Directions: Which lines of the entries below include "matrace"? List them all.

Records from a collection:
_ _ _

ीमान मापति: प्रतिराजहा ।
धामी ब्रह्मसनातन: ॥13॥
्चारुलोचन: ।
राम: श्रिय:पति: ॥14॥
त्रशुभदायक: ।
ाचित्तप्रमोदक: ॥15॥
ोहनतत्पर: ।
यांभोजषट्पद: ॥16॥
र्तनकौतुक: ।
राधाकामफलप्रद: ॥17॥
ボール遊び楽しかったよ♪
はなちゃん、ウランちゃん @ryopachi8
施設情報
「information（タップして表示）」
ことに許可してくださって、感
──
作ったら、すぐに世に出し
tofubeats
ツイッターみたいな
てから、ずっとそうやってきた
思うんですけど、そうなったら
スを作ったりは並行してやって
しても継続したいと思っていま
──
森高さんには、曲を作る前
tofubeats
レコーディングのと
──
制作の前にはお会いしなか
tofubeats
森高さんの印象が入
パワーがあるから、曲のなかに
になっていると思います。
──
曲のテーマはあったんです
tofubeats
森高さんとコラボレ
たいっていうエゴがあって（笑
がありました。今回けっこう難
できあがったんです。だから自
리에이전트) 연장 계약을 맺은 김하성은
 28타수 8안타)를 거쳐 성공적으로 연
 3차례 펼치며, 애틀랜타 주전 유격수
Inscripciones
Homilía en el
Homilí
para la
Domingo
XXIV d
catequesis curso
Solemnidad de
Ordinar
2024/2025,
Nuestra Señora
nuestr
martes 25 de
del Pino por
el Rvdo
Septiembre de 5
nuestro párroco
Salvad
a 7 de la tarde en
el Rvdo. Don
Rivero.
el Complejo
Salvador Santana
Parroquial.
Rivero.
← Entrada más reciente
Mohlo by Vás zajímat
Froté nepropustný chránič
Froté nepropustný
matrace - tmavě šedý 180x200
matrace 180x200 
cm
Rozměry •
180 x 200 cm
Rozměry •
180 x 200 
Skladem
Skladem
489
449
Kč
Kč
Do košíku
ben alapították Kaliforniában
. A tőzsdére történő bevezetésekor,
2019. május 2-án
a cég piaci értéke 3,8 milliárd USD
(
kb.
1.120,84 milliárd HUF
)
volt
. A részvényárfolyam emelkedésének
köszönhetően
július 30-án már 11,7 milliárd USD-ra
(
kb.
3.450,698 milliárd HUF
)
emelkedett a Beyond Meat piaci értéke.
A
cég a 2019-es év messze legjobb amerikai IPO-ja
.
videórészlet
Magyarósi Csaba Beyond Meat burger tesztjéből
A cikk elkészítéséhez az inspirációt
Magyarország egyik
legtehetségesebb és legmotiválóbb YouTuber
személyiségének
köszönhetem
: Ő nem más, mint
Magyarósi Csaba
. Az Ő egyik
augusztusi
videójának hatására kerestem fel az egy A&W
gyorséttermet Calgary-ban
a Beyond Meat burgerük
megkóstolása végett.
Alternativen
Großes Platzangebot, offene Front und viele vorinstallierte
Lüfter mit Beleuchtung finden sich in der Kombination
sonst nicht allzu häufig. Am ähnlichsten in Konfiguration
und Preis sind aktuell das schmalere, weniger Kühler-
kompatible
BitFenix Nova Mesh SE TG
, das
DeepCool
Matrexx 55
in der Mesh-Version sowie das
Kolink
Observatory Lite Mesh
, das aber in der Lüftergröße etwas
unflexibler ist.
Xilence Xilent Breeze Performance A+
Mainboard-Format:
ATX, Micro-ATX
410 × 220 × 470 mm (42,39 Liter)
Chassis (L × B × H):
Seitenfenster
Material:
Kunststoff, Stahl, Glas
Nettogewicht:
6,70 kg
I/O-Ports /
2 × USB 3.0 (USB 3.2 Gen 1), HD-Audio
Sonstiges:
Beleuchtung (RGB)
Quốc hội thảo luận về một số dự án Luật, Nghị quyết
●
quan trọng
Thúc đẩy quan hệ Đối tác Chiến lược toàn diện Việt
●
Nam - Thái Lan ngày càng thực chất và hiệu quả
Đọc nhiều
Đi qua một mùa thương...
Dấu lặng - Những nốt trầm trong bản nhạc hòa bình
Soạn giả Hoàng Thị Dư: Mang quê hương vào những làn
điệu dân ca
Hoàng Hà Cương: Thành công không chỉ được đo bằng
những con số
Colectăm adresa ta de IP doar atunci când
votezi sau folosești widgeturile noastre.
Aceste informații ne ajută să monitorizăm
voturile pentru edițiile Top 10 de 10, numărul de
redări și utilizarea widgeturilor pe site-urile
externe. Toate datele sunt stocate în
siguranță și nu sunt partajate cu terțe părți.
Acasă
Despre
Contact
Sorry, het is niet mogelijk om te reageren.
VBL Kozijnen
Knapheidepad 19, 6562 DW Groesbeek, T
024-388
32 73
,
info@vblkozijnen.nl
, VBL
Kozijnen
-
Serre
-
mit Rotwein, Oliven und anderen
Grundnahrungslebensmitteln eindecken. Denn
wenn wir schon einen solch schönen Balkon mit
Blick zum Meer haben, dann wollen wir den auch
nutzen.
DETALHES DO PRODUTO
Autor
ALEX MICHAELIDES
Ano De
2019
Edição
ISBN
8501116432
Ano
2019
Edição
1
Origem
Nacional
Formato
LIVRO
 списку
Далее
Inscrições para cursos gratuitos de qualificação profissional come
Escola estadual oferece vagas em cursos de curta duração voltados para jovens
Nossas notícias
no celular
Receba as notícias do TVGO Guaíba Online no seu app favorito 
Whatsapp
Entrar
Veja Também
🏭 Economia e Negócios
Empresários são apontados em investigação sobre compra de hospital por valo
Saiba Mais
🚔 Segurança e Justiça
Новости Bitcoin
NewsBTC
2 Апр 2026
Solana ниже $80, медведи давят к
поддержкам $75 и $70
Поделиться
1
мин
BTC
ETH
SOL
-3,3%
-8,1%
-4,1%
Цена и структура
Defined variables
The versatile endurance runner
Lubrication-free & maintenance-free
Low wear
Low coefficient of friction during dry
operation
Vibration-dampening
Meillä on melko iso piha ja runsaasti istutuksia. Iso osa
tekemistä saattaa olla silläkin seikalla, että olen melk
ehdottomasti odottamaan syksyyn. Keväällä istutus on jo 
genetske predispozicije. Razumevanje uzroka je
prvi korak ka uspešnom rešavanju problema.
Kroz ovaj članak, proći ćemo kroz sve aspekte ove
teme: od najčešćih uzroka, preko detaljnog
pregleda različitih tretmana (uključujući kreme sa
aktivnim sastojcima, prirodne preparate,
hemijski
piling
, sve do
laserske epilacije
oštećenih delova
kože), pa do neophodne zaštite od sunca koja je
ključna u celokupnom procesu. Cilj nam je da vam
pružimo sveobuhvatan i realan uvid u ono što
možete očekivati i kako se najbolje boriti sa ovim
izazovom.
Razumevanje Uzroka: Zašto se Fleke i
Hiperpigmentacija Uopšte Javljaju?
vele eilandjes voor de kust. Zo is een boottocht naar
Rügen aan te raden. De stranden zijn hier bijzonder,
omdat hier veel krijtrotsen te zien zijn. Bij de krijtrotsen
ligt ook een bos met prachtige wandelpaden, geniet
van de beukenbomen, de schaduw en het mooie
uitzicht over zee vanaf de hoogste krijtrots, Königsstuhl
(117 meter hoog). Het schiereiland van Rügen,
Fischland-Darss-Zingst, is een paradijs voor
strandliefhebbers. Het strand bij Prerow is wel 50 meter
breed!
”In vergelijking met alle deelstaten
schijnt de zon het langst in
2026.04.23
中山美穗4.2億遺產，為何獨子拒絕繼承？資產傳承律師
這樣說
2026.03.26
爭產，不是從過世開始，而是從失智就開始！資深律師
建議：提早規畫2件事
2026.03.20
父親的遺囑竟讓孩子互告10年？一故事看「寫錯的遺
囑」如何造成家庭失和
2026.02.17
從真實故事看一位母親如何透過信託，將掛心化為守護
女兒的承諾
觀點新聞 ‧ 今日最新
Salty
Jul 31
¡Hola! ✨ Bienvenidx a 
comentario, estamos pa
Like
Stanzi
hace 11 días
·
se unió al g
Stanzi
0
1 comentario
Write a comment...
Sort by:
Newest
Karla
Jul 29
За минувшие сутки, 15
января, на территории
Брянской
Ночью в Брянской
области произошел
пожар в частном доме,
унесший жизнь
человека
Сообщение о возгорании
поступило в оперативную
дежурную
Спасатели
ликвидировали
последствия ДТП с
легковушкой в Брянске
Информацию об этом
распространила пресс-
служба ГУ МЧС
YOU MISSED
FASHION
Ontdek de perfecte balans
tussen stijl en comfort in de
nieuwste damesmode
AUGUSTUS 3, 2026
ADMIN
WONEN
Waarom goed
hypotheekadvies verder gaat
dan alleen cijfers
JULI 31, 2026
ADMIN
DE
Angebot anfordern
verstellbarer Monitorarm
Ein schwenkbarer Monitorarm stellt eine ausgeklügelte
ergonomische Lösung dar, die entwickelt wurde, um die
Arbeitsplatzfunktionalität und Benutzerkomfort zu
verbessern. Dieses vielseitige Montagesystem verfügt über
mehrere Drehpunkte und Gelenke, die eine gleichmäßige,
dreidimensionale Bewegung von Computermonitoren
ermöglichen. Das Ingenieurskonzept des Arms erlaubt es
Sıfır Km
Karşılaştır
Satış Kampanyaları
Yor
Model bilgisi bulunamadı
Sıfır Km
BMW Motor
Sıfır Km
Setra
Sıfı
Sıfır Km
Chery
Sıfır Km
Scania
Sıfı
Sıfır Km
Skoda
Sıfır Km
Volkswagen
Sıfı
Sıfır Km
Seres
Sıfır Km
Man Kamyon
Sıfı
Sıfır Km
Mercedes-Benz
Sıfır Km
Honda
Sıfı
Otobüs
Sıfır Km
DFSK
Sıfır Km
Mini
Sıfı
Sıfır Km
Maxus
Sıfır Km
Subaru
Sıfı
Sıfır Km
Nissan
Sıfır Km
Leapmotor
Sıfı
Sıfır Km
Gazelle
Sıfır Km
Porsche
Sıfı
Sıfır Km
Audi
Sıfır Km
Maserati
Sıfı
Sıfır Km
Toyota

_ _ _

Worked solution:
matrace - tmavě šedý 180x200
matrace 180x200 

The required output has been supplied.